An example note in my spreadsheet: Family in town – 1/2 day.
How pathetic! When family comes to town once a year, take the day off and don’t worry about it! No need to justify spending time with family.
But if you’re in the early stages of your startup, you probably think I’m full of shit.
Maybe you’re keeping track of your hours like I was. And you probably think I’m just another idiot with a blog. So be it. But I’m going to give some advice anyways:
Looking back, I could have worked a lot smarter and spent more time thinking about what would really move our business forward. And what stuff I was doing that had little impact. I would have got 80% as much done. And probably been a lot happier overall.

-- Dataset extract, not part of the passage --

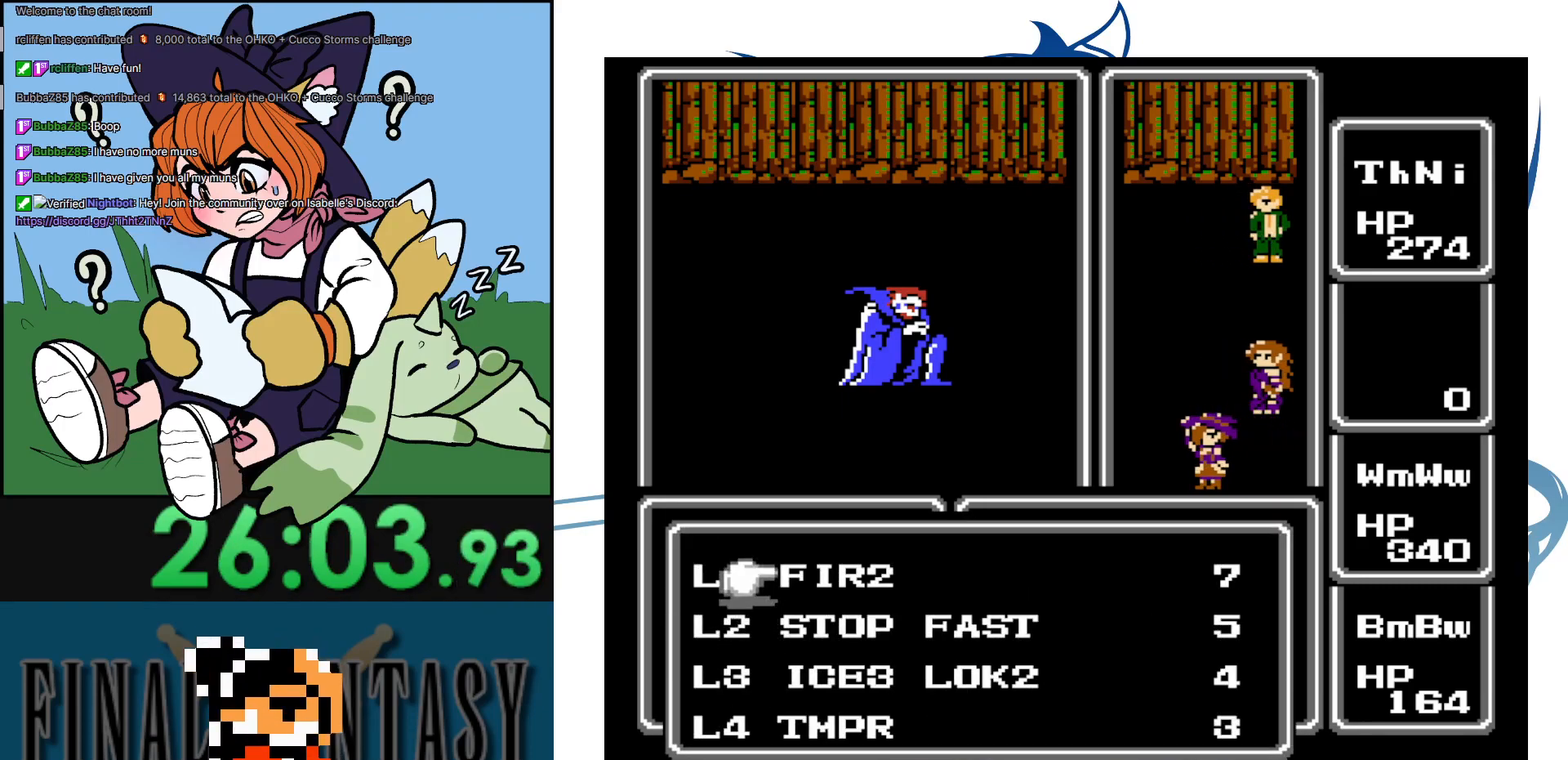
{"buttons": [], "events": [[17, "A", "down"], [233, "A", "up"]]}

There’s a period of a few years between 2005-2008 I barely remember. Thinking back, I can hardly remember fun stuff outside of work I did during those years. All I remember is we worked every day, all day. That’s no way to live your life!
While we’ve cut back our hours, we still work way more than 40 hours a week. Someday I hope to work just 40 hours a week and still double revenues every year. That would be an accomplishment!
But for now, we’ve learned to take most weekends off, a weekday here or there, long weekend trips now and then, and generally try to have a semi-balanced life.
And you know what? Our business is better than ever!
It really is a marathon. There will never be less work. Yes, you’ll eventually hire more people. But then you have to manage them and figure out more strategy and deal with more problems. And when you get more customers, there will be more requests and more things to do.
Work doesn’t pause for life. It’s up to you to take control, set a realistic schedule, and live your life in a way that makes you happy.
Still don’t believe me? Wait 5 years and re-read this post. You’ll have either burned out and killed your own startup, or changed your mind!
PS – if I’m slow to respond to comments that’s because I’m currently in Spain on my first two week vacation, ever!